Shortly after it received the good news from the FDA, Sarepta tagged Exondys 51 with a cost of $300,000 per year. On a call this past Thursday morning with investors, Sarepta CEO Edward Kaye reported that the first patient was already receiving an infusion of the approved treatment.

“The FDA is supposed to make its decisions on black-and-white hard science and data,” says David Gortler, an ex-FDA senior medical officer who is now a regulatory expert with”Instead the FDA has succumbed to public pressure, trying to make everyone happy. Unfortunately, sometimes the answer in science is no.”

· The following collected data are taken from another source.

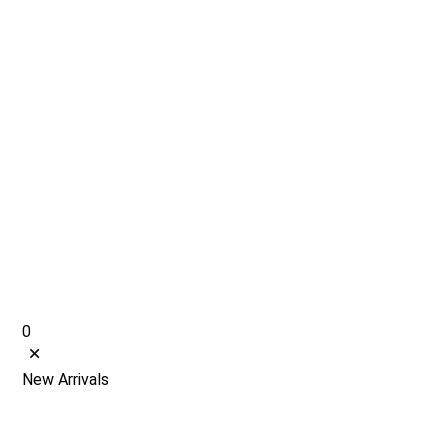
0
New Arrivals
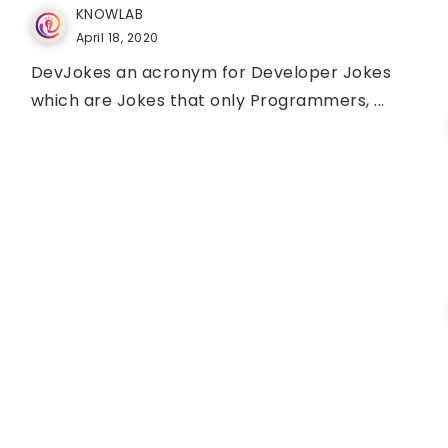
KNOWLAB
April 18, 2020
DevJokes an acronym for Developer Jokes
which are Jokes that only Programmers, ...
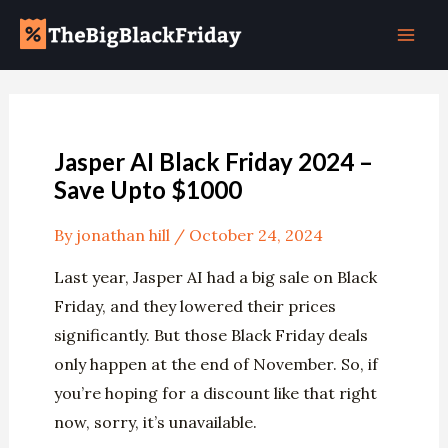
Skip
Post
Mai
to
navigation
Men
content
Jasper AI Black Friday 2024 –
Save Upto $1000
By
jonathan hill
/
October 24, 2024
Last year, Jasper AI had a big sale on Black
Friday, and they lowered their prices
significantly. But those Black Friday deals
only happen at the end of November. So, if
you’re hoping for a discount like that right
now, sorry, it’s unavailable.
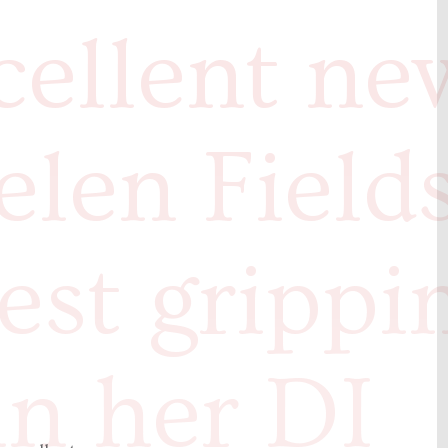
cellent ne
elen Field
test grippi
in her DI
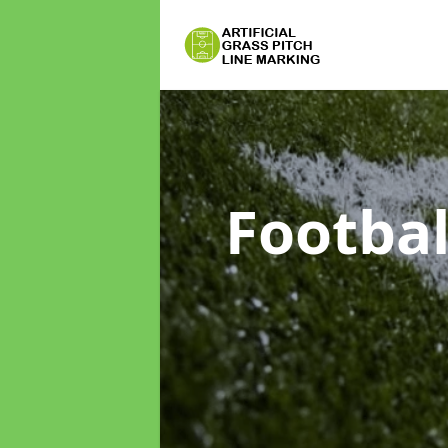
Footbal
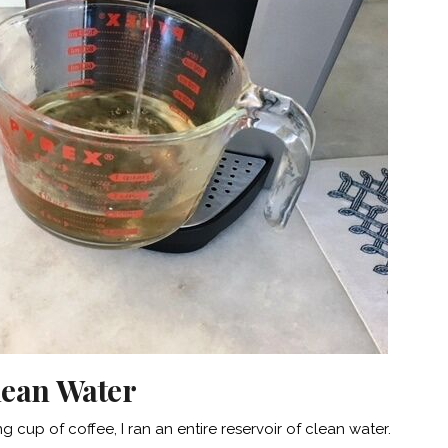
Clean Water
g cup of coffee, I ran an entire reservoir of clean water.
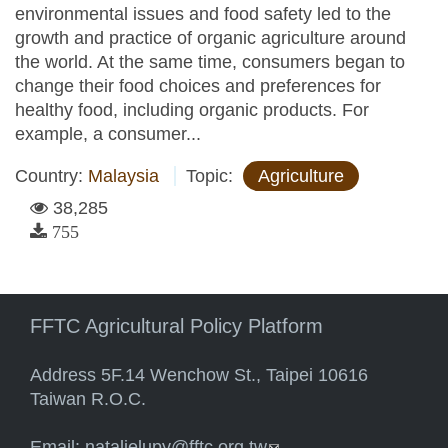
environmental issues and food safety led to the
growth and practice of organic agriculture around
the world. At the same time, consumers began to
change their food choices and preferences for
healthy food, including organic products. For
example, a consumer...
Country:
Malaysia
Topic:
Agriculture
38,285
755
FFTC Agricultural Policy Platform
Address 5F.14 Wenchow St., Taipei 10616
Taiwan R.O.C.
Email:
natalielupy@fftc.org.tw
(link sends e-mail)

Another factor that probably influenced Woodcock’s decision: Exondys 51 probably won’t make any patients sicker. In several places in the FDA’s 125-plus page evaluation of the compound, the drug is deemed to be safe. That, says Darius Lakdawalla, a regulatory innovation expert at USC’s Schaeffer Center for Health Policy and Economics, allowed the agency to take a risk on a drug with uncertain effectiveness in an area where there was no treatment alternative. But, Lakdawalla, says, “I am very skeptical of regulatory agencies’ ability to weigh risks in the way patients’ would want them weighed.”

The Exondys 51 case follows a pattern set by the FDA’s approval of cancer drugs over the past decade or so, many of which also proved their worth through surrogate measures. Oncology is at the forefront of the precision medicine movement, the theory being that cancerous tumors with certain genetics might respond more favorably to a certain type of therapy. But thanks to the surrogate system, many therapies that been shown to simply decrease the size of tumors—without extending a patient’s life—have been approved.

A 2014 investigative report by the Milwaukee Journal Sentinel and MedPage Today found that of 26 cancer drugs that the FDA approved between 2004 and 2011 based on surrogate effects, 22 of them still had not been proven to extend life when the report came out. Often, companies that get approval for drugs through surrogates must later provide studies that show their treatments improve or extend patients’ lives—if they don’t, the FDA can fine them. But as of late 2014, the agency had never levied a single fine. (FDA could not provide information on whether fines were levied since late 2014 by press time.) The U.S. Government Accountability Office released a report late last year finding the agency was behind on reviewing more than half of the 1,400 studies it requested from 2008 to 2013 for drugs already on the market. In a response to the report, the FDA said it had identified and addressed issues causing the backlog, and by the end of the 2013/2014 fiscal year, only 13% of postmarket-study reviews were still delayed according to the FDA.

At a summit for the National Organization for Rare Diseases a month after Exondys 51 was approved, FDA Office of New Drugs Director John Jenkins noted the path to approval taken by Sarepta was “not a good model for other development programs,” suggesting the case was a one-off. He also made clear that randomized, controlled clinical trials are still the “fastest way” to determine a drug’s effectiveness.

“In this era of precision medicine, the agency expects that the issues associated with developing therapies for rare diseases will be magnified,” an FDA spokesperson wrote in an email to Quartz. “We firmly believe that patients with rare diseases deserve therapies evaluated with the same rigor as more common diseases.”

But not everyone agrees that amount of rigor is always applied, especially in cases like Exondys 51. That level of scrutiny isn’t always going to be possible when you’re dealing with very rare diseases or when you’re developing targeted therapies for small subsets of people, says Art Caplan, a bioethicist at NYU’s Langone Medical Center. The FDA’s approval system was designed to generate enough data to make people feel confident that drugs on the market are safe and effective. The precision medicine era means the agency will have to live with significantly more uncertainty—and that means elements like surrogate measures and the strength of a patient community are probably going to be a bigger part of the equation going forward.

“The good news is we have precision medicine,” says Caplan. “The bad news is we have a regulatory system that is designed for imprecise medicine.”